En cela, le régime contentieux du refus reste perfectible et les mesures proposées dans le rapport Rebsamen apparaissent à cet égard opportunes.
Mesures proposées
La commission propose différentes mesures s’agissant du contentieux du refus et du retrait.
(1) D’abord, est suggéré de mettre en place une commission locale de médiation présidée par le préfet lorsque les maîtres d’ouvrages sont en conflit avec les communes au sujet de la délivrance de permis.
(2) Ensuite, certaines mesures auraient vocation à être étendues : selon le rapport, le délai de jugement (10 mois à ce jour) devrait être applicable aux contentieux des refus et des retraits d’autorisations d’urbanisme. De même, il est proposé que les tribunaux statuent en premier et dernier ressort (suppression du degré d’appel) sur des contentieux de refus et de retrait, en zones tendues.

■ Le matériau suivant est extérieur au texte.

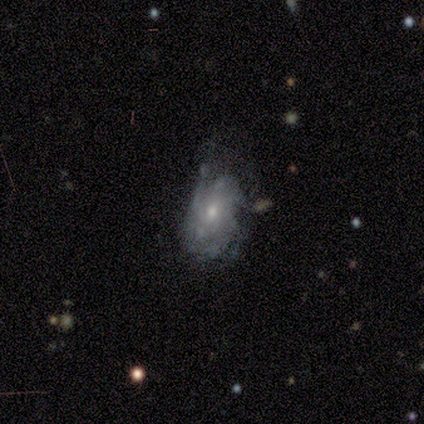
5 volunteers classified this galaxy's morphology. This appears to be a featured or disk galaxy (80%) with no bar (75%), tight (67%) spiral arms (75%) and a small central bulge (75%). Merging: none (40%, tied with minor disturbance).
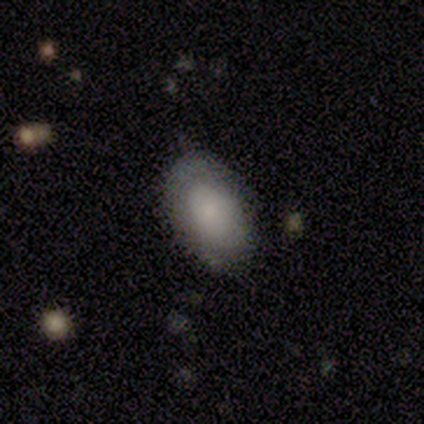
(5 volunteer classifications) This is clearly a smooth galaxy (80%). How rounded: clearly in between (100%). Merging: clearly none (80%).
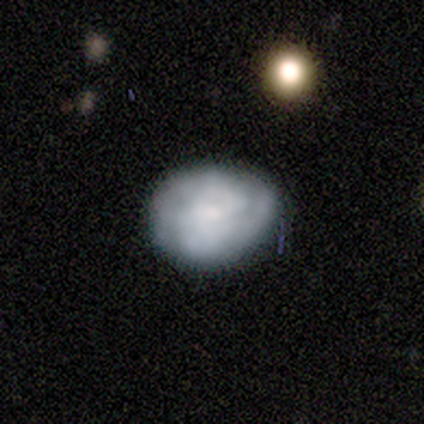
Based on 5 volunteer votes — smooth_or_featured: smooth (p=0.60) [alt: featured or disk p=0.40]
how_rounded: round (p=0.67) [alt: in between p=0.33]
merging: none (p=0.80) [alt: minor disturbance p=0.20]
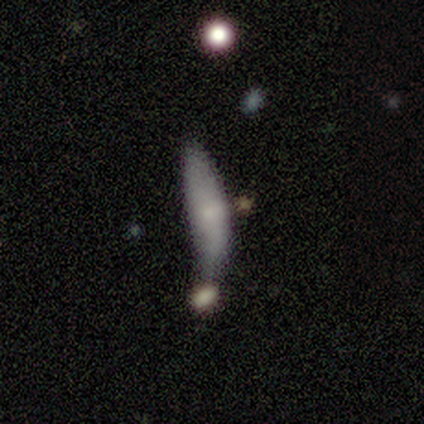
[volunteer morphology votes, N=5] type=smooth (60%); roundness=cigar-shaped (100%); merging=minor disturbance (40%, tied with merger).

(3) Les auteurs du rapport Rebsamen s’intéressent enfin à la procédure de référé-suspension : est proposé d’étendre la présomption d’urgence (art. L. 600-3 C. urb.) au contentieux du retrait de permis de construire (et non au refus, ce qui apparaît regrettable).
Quelques précisions
1 Rappel sur la cristallisation des moyens : passé un délai déterminé par le juge ou, comme en urbanisme, automatiquement fixé, les parties ne peuvent plus invoquer de nouveaux moyens (art. R. 600-5 C. urb.). Il importe en droit de l’urbanisme de défendre dans les plus brefs délais afin de permettre de déclencher le délai de deux mois au-delà duquel aucun moyen nouveau ne pourra être soulevé.
2 Les zones dites tendues correspondent aux communes citées à l’article 232 du CGI, c’est-à-dire celles soumises à une taxe sur les logements vacants.
3 L’article L. 600-7 permet au pétitionnaire de déposer des conclusions reconventionnelles par lesquelles il requiert des dommages et intérêts en réparation du préjudice subi en raison du recours introduit. Pour ce faire, il faut que le recours soit mis en œuvre dans des conditions qui traduisent un comportement abusif de la part du requérant.
4 Conseil d’Etat, avis, 25 mai 2018,n° 417350, Rec. Leb.
Quid de l’application des articles L. 600-5 et L. 600-5-1 du code de l’urbanisme aux contentieux du retrait et/ou du refus ?
Le Conseil d’État a récemment refusé de transmettre une question prioritaire de constitutionnalité (CE, 7 octobre 2021, n° 451827) portant sur l’application des mécanismes d’annulation partielle et de sursis à statuer en matière de refus de permis de construire, au motif que ni le droit à un recours juridictionnelle effectif ni le principe d’égalité n’étaient susceptibles d’être atteints par la différence de traitement contentieux des autorisations d’urbanisme et des refus de ces dernières.
Il appartiendra au législateur d’évaluer l’opportunité de l’extension de tels dispositifs aux contentieux du refus et du retrait.
Voir également à ce sujet :
- Fabre Emilie, « Refus et retraits d’autorisations d’urbanisme : le trou béant dans la raquette de la régularisation », Opérations immobilières, mai 2021 ;
- Bonneau Olivier, Morot-Monomy Camille, « Refus "abusifs" » de permis de construire ? Pas de fatalisme, de la méthode et quelques outils », Gaz. Pal., mai 2021.